▸ **Problem details**: Take from the data every line in which the word "mass" is found.

▸ **Provided material**:
——————————

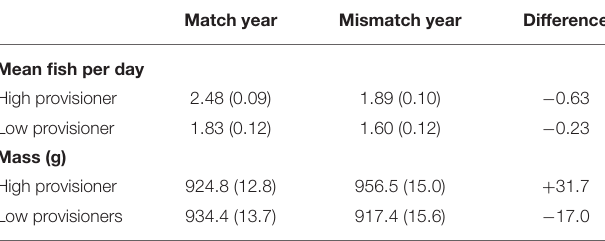
TABLE 5 | Low-provisioning common murres decreased their mean ( ± SE) daily provisioning rate less and lost more body mass than their high provisioning mates in the predator-prey mismatch year (2000) compared to the match year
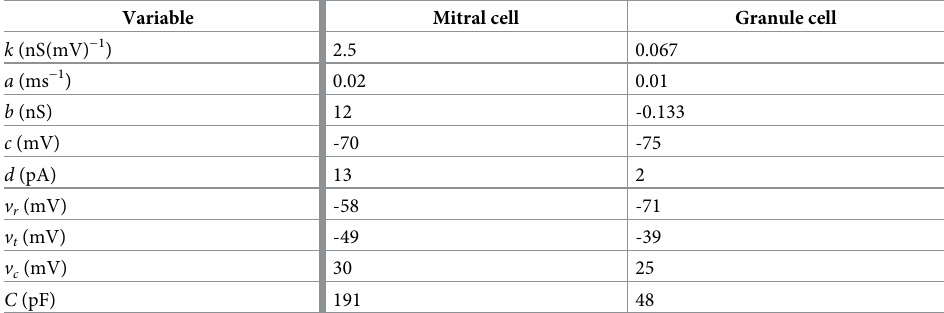
Table 1. Parameters for single cell internal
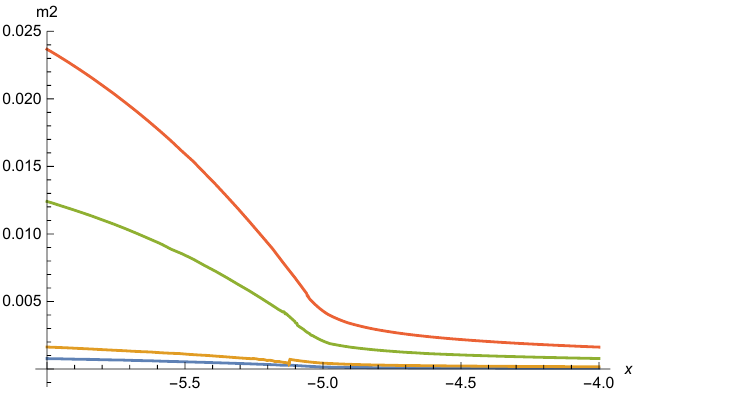
Figure 22. Dimensionless mass term ˜ m 2 = u (cid:48) as function of x = ln ˜ ρ , for ξ ∞ = 0.1 (blue), 1 (orange), 10 3 (green), and 10 4 (red), from bottom to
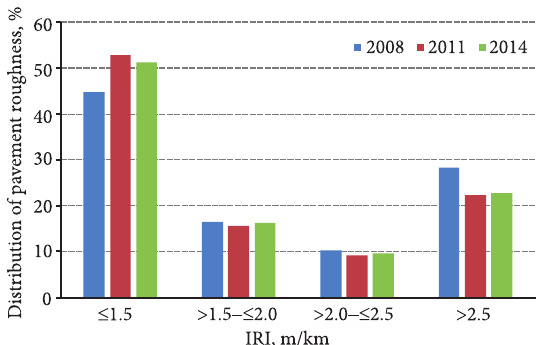
Fig. 3. Distribution of pavement roughness in main roads of Lithuania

——————————

▸ **Reply to the task**:
TABLE 5 | Low-provisioning common murres decreased their mean ( ± SE) daily provisioning rate less and lost more body mass than their high provisioning mates in the predator-prey mismatch year (2000) compared to the match year
Figure 22. Dimensionless mass term ˜ m 2 = u (cid:48) as function of x = ln ˜ ρ , for ξ ∞ = 0.1 (blue), 1 (orange), 10 3 (green), and 10 4 (red), from bottom to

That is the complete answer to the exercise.